Des hausses de loyers sont possibles sous conditions et selon la date de signature du bail.
Une hausse correspondant à la variation annuelle de l'IRL peut être appliquée si aucune révision au cours des 12 derniers mois a eu lieu. Si le propriétaire a réalisé des travaux , avant ou après le départ de l'ancien locataire, d’un montant au moins égal à 50 % du loyer annuel hors charge, il peut appliquer une hausse de +15 %. Si les travaux correspondent à au moins 100 % du montant du loyer à l’année et qu’il ont été réalisés depuis moins de 6 mois, il peut fixer librement le nouveau loyer. Si l’ancien loyer est sous-évalué par rapport au prix du marché, il est également possible d’appliquer une hausse qui est plafonnée à 50 % de la différence entre le loyer de référence et l’ancien loyer révisé.
Les mêmes conditions s’appliquent que précédemment pour augmenter le loyer. Une seule différence : les hausses de loyers prévues en cas de travaux, ne concernent que les travaux d'un montant au moins égal à 50 % de la dernière année de loyer et réalisés après le départ de l’ancien locataire (et non pas avant ou après).
Le loyer peut être révisé si aucune révision n’a eu lieu les 12 derniers mois. Le loyer peut aussi augmenter si le propriétaire a réalisé, au départ de l’ancien locataire, des travaux d’un montant équivalent à au moins 50 % d’une année de loyer. Dans ce cas, le propriétaire peut appliquer une hausse de +15%. Si le montant des travaux équivaut ou dépasse une année complète de loyers, il peut fixer librement le montant du nouveau loyer. Les travaux sont uniquement pris en compte si le logement est situé en métropole et que sa consommation énergétique est inférieure à 331 kWh par m2 et par an. Si l’ancien loyer est sous évalué, une hausse peut être appliquée, mais ne doit pas dépasser 50 % de la différence entre le loyer de référence et l’ancien loyer révisé.
Quelle que soit la situation, aucune hausse de loyer ne peut être appliquée si le logement est classé F ou G. Dans toutes les situations citées plus haut, les travaux concernent uniquement les travaux d'amélioration et de mise au norme de décence (hors travaux d’économie d'énergie ayant entraîné une hausse de loyer pour rééducation des charges).

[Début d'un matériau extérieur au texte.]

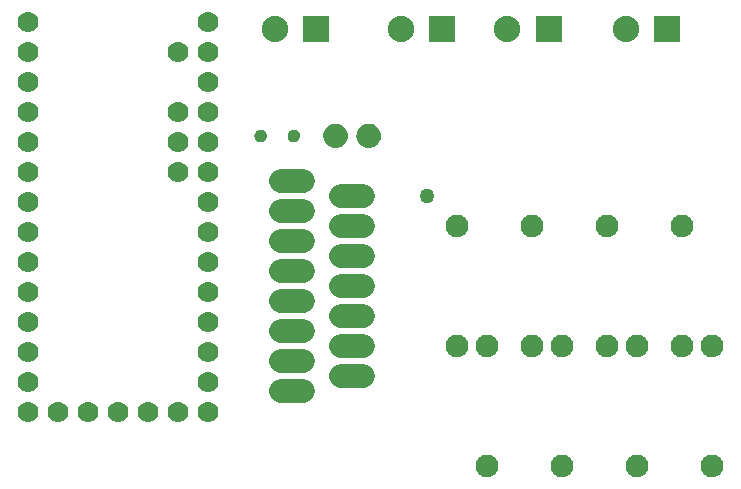
<source format=gbs>
G75*
%MOIN*%
%OFA0B0*%
%FSLAX25Y25*%
%IPPOS*%
%LPD*%
%AMOC8*
5,1,8,0,0,1.08239X$1,22.5*
%
%ADD10C,0.00500*%
%ADD11C,0.07924*%
%ADD12R,0.08800X0.08800*%
%ADD13C,0.08800*%
%ADD14C,0.07000*%
%ADD15C,0.07600*%
%ADD16C,0.04965*%
D10*
X0118142Y0118621D02*
X0117673Y0119177D01*
X0117322Y0119814D01*
X0117101Y0120507D01*
X0117020Y0121230D01*
X0117070Y0121890D01*
X0117234Y0122531D01*
X0117506Y0123134D01*
X0117879Y0123680D01*
X0118341Y0124153D01*
X0118879Y0124539D01*
X0119475Y0124826D01*
X0120112Y0125005D01*
X0120770Y0125070D01*
X0121428Y0125003D01*
X0122065Y0124822D01*
X0122660Y0124534D01*
X0123197Y0124147D01*
X0123658Y0123672D01*
X0124029Y0123125D01*
X0124300Y0122521D01*
X0124462Y0121880D01*
X0124510Y0121220D01*
X0124432Y0120500D01*
X0124214Y0119810D01*
X0123866Y0119176D01*
X0123401Y0118622D01*
X0122837Y0118169D01*
X0122195Y0117835D01*
X0121501Y0117633D01*
X0120780Y0117570D01*
X0120055Y0117631D01*
X0119356Y0117833D01*
X0118710Y0118167D01*
X0118142Y0118621D01*
X0118356Y0118450D02*
X0123187Y0118450D01*
X0123675Y0118949D02*
X0117866Y0118949D01*
X0117524Y0119447D02*
X0124015Y0119447D01*
X0124257Y0119946D02*
X0117280Y0119946D01*
X0117121Y0120444D02*
X0124414Y0120444D01*
X0124480Y0120943D02*
X0117053Y0120943D01*
X0117036Y0121441D02*
X0124494Y0121441D01*
X0124447Y0121940D02*
X0117083Y0121940D01*
X0117210Y0122438D02*
X0124321Y0122438D01*
X0124114Y0122937D02*
X0117417Y0122937D01*
X0117712Y0123435D02*
X0123819Y0123435D01*
X0123404Y0123934D02*
X0118127Y0123934D01*
X0118730Y0124432D02*
X0122801Y0124432D01*
X0121682Y0124931D02*
X0119849Y0124931D01*
X0128254Y0122531D02*
X0128090Y0121890D01*
X0128041Y0121230D01*
X0128122Y0120507D01*
X0128342Y0119814D01*
X0128693Y0119177D01*
X0129162Y0118621D01*
X0129731Y0118167D01*
X0130377Y0117833D01*
X0131075Y0117631D01*
X0131800Y0117570D01*
X0132521Y0117633D01*
X0133215Y0117835D01*
X0133857Y0118169D01*
X0134421Y0118622D01*
X0134886Y0119176D01*
X0135234Y0119810D01*
X0135452Y0120500D01*
X0135530Y0121220D01*
X0135482Y0121880D01*
X0135320Y0122521D01*
X0135049Y0123125D01*
X0134678Y0123672D01*
X0134217Y0124147D01*
X0133680Y0124534D01*
X0133085Y0124822D01*
X0132448Y0125003D01*
X0131790Y0125070D01*
X0131132Y0125005D01*
X0130495Y0124826D01*
X0129899Y0124539D01*
X0129361Y0124153D01*
X0128899Y0123680D01*
X0128526Y0123134D01*
X0128254Y0122531D01*
X0128230Y0122438D02*
X0135341Y0122438D01*
X0135467Y0121940D02*
X0128103Y0121940D01*
X0128056Y0121441D02*
X0135514Y0121441D01*
X0135500Y0120943D02*
X0128073Y0120943D01*
X0128142Y0120444D02*
X0135434Y0120444D01*
X0135277Y0119946D02*
X0128300Y0119946D01*
X0128544Y0119447D02*
X0135035Y0119447D01*
X0134696Y0118949D02*
X0128886Y0118949D01*
X0129376Y0118450D02*
X0134207Y0118450D01*
X0133439Y0117952D02*
X0130147Y0117952D01*
X0122419Y0117952D02*
X0119127Y0117952D01*
X0128437Y0122937D02*
X0135134Y0122937D01*
X0134839Y0123435D02*
X0128732Y0123435D01*
X0129147Y0123934D02*
X0134424Y0123934D01*
X0133821Y0124432D02*
X0129750Y0124432D01*
X0130869Y0124931D02*
X0132702Y0124931D01*
X0108545Y0121640D02*
X0108422Y0122023D01*
X0108216Y0122369D01*
X0107939Y0122660D01*
X0107604Y0122882D01*
X0107228Y0123025D01*
X0106830Y0123080D01*
X0106437Y0123028D01*
X0106065Y0122891D01*
X0105733Y0122675D01*
X0105458Y0122390D01*
X0105252Y0122051D01*
X0105128Y0121674D01*
X0105090Y0121280D01*
X0105137Y0120896D01*
X0105267Y0120533D01*
X0105476Y0120208D01*
X0105751Y0119937D01*
X0106080Y0119734D01*
X0106446Y0119610D01*
X0106830Y0119570D01*
X0107211Y0119604D01*
X0107576Y0119722D01*
X0107905Y0119918D01*
X0108182Y0120182D01*
X0108393Y0120502D01*
X0108528Y0120860D01*
X0108580Y0121240D01*
X0108545Y0121640D01*
X0108562Y0121441D02*
X0105106Y0121441D01*
X0105131Y0120943D02*
X0108539Y0120943D01*
X0108355Y0120444D02*
X0105324Y0120444D01*
X0105742Y0119946D02*
X0107934Y0119946D01*
X0108448Y0121940D02*
X0105216Y0121940D01*
X0105504Y0122438D02*
X0108150Y0122438D01*
X0107460Y0122937D02*
X0106188Y0122937D01*
X0097525Y0121640D02*
X0097402Y0122023D01*
X0097196Y0122369D01*
X0096919Y0122660D01*
X0096584Y0122882D01*
X0096208Y0123025D01*
X0095810Y0123080D01*
X0095417Y0123028D01*
X0095045Y0122891D01*
X0094713Y0122675D01*
X0094438Y0122390D01*
X0094232Y0122051D01*
X0094108Y0121674D01*
X0094070Y0121280D01*
X0094117Y0120896D01*
X0094247Y0120533D01*
X0094456Y0120208D01*
X0094731Y0119937D01*
X0095060Y0119734D01*
X0095426Y0119610D01*
X0095810Y0119570D01*
X0096191Y0119604D01*
X0096556Y0119722D01*
X0096885Y0119918D01*
X0097162Y0120182D01*
X0097373Y0120502D01*
X0097508Y0120860D01*
X0097560Y0121240D01*
X0097525Y0121640D01*
X0097542Y0121441D02*
X0094086Y0121441D01*
X0094111Y0120943D02*
X0097519Y0120943D01*
X0097335Y0120444D02*
X0094304Y0120444D01*
X0094722Y0119946D02*
X0096914Y0119946D01*
X0097428Y0121940D02*
X0094196Y0121940D01*
X0094484Y0122438D02*
X0097130Y0122438D01*
X0096440Y0122937D02*
X0095168Y0122937D01*
D11*
X0102738Y0106300D02*
X0109862Y0106300D01*
X0109862Y0096300D02*
X0102738Y0096300D01*
X0102738Y0086300D02*
X0109862Y0086300D01*
X0109862Y0076300D02*
X0102738Y0076300D01*
X0102738Y0066300D02*
X0109862Y0066300D01*
X0122738Y0061300D02*
X0129862Y0061300D01*
X0129862Y0051300D02*
X0122738Y0051300D01*
X0122738Y0041300D02*
X0129862Y0041300D01*
X0109862Y0036300D02*
X0102738Y0036300D01*
X0102738Y0046300D02*
X0109862Y0046300D01*
X0109862Y0056300D02*
X0102738Y0056300D01*
X0122738Y0071300D02*
X0129862Y0071300D01*
X0129862Y0081300D02*
X0122738Y0081300D01*
X0122738Y0091300D02*
X0129862Y0091300D01*
X0129862Y0101300D02*
X0122738Y0101300D01*
D12*
X0114300Y0156800D03*
X0156300Y0156800D03*
X0191800Y0156800D03*
X0231300Y0156800D03*
D13*
X0217520Y0156800D03*
X0178020Y0156800D03*
X0142520Y0156800D03*
X0100520Y0156800D03*
D14*
X0018300Y0029300D03*
X0028300Y0029300D03*
X0038300Y0029300D03*
X0048300Y0029300D03*
X0058300Y0029300D03*
X0068300Y0029300D03*
X0078300Y0029300D03*
X0078300Y0039300D03*
X0078300Y0049300D03*
X0078300Y0059300D03*
X0078300Y0069300D03*
X0078300Y0079300D03*
X0078300Y0089300D03*
X0078300Y0099300D03*
X0078300Y0109300D03*
X0068300Y0109300D03*
X0068300Y0119300D03*
X0078300Y0119300D03*
X0078300Y0129300D03*
X0068300Y0129300D03*
X0078300Y0139300D03*
X0078300Y0149300D03*
X0068300Y0149300D03*
X0078300Y0159300D03*
X0018300Y0159300D03*
X0018300Y0149300D03*
X0018300Y0139300D03*
X0018300Y0129300D03*
X0018300Y0119300D03*
X0018300Y0109300D03*
X0018300Y0099300D03*
X0018300Y0089300D03*
X0018300Y0079300D03*
X0018300Y0069300D03*
X0018300Y0059300D03*
X0018300Y0049300D03*
X0018300Y0039300D03*
D15*
X0161300Y0051300D03*
X0171300Y0051300D03*
X0186300Y0051300D03*
X0196300Y0051300D03*
X0211300Y0051300D03*
X0221300Y0051300D03*
X0236300Y0051300D03*
X0246300Y0051300D03*
X0246300Y0011300D03*
X0221300Y0011300D03*
X0196300Y0011300D03*
X0171300Y0011300D03*
X0161300Y0091300D03*
X0186300Y0091300D03*
X0211300Y0091300D03*
X0236300Y0091300D03*
D16*
X0151300Y0101300D03*
M02*

</source>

Si le bail a été signé à partir du 1er juillet 2024, le propriétaire peut fixer librement le loyer si le logement est classé A ,B, C, D ou E. Le loyer d’un logement classé F ou G ne peut en revanche pas être supérieur au dernier loyer du précédent locataire. Si le bail a été signé entre le 24 août et le 30 juin 2024 pour un logement situé en métropole, le propriétaire doit respecter les mêmes règles que celles citées précédemment. Pour un logement situé en Martinique, à Mayotte, en Guadeloupe, en Guyane ou à la Réunion, le propriétaire peut fixer librement le loyer, peu importe la classe du logement. Si le bail a été signé avant le 24 août 2022. Le propriétaire fixe librement le montant du loyer.
L’encadrement des loyers des baux d’habitation ne concerne que certaines zones dites tendues. En 2025, plus de 1 000 communes sont classées en zone tendue et appliquent le principe d’encadrement des loyers des baux d’habitation. Pour savoir si un logement est situé en zone tendue, il est possible d'utiliser le simulateur proposé par le site du gouvernement.
Dans certaines villes de zone tendue, la réglementation est un peu différente. Les règles d’encadrement des loyers peuvent en effet varier. Il est donc important de se référer aux règles spécifiques de la ville dans les communes suivantes :
En cas de non-respect de l’encadrement des loyers des baux d’habitation, le propriétaire s’expose à des sanctions. La loi prévoit en effet une amende allant jusqu'à 5 000 € (ou 15 000 € si le propriétaire est une personne morale).